As if we needed reminding of this fact, I donated the past two weeks of my life to some nasty, untreatable bacterial/viral hybrid lung and throat ailment while Tom managed to throw out his back lifting weights in our basement. I struggled to remain functional during my illness, but Tom ended up supine and completely looped for two days. Friends brought him meals and muscle relaxers and our imaginations carried us to places we didn’t want to go: would we have to stay home, postpone our departure, go through another difficult surgery and long recovery? Should I return to Georgia to feed him, console him, and drive him to appointments and possibly work? I videoconferenced with him and could see the state of the house from the computer screen. If he couldn’t walk, how could he clean up? Assuming he improved enough to travel to Utah, what kind of debris was he going to leave behind in his temporarily handicapped wake? After a long weekend of suffering, a friend took him to the doctor last Monday morning. After examining his X-rays, he made the diagnosis: lower back sprain. The treatment: no surgery, just lots of pain killers and avoidance of extended periods of sitting. That’s going to work well for our upcoming 35 hour series of flights from Salt Lake to New Zealand!
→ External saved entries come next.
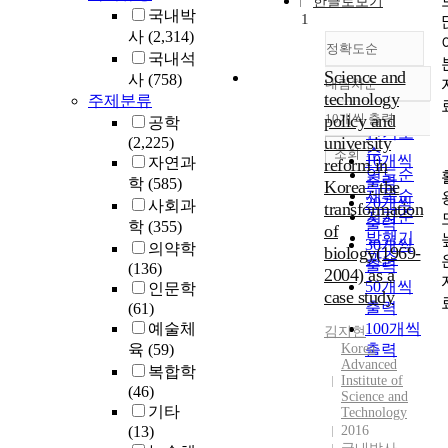
한글로보기
국내박
1
사
(2,314)
정확도순
국내석
Science and
사
(758)
내림차순
정확도
technology
주제분류
순
policy and
10개씩 출력
공학
내림차순
인기도
university
(2,225)
순
조회
10개씩
자연과
reform in
연도순
출력
학
(585)
Korea : the
제목순
20개씩
사회과
transformation
저자순
출력
학
(355)
of
발행기
30개씩
의약학
biology(1969-
관순
출력
(136)
2004) as a
50개씩
인문학
case study
출력
(61)
예술체
100개씩
김지현
육
(59)
Korea
출력
Advanced
복합학
Institute of
(46)
Science and
기타
Technology
(13)
2016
Rather than shaking me, our recent experiences have actually reinforced my philosophy that despite my Type A, control freak personality, I must resist the urge to overplan. We have plane tickets, yes, but with the exception of one flight I booked two days ago (New Zealand to Australia), everything thus far is completely changeable and refundable. If someone get sick, sprains an ankle, or we fall in love with a particular locale, we stay put. If we all get bored, can’t find any good restaurants, or learn about a new place we simply must see, we move on. Though we still won’t be able to control the length of bathroom breaks, if we operate on a premise of flexibility and resist the urge to set an adult-paced schedule, we should wend our way around the world successfully and without any undue, self-imposed stress.
Just remember, if you’re meeting us somewhere along the way, it might not hurt to be twenty minutes late.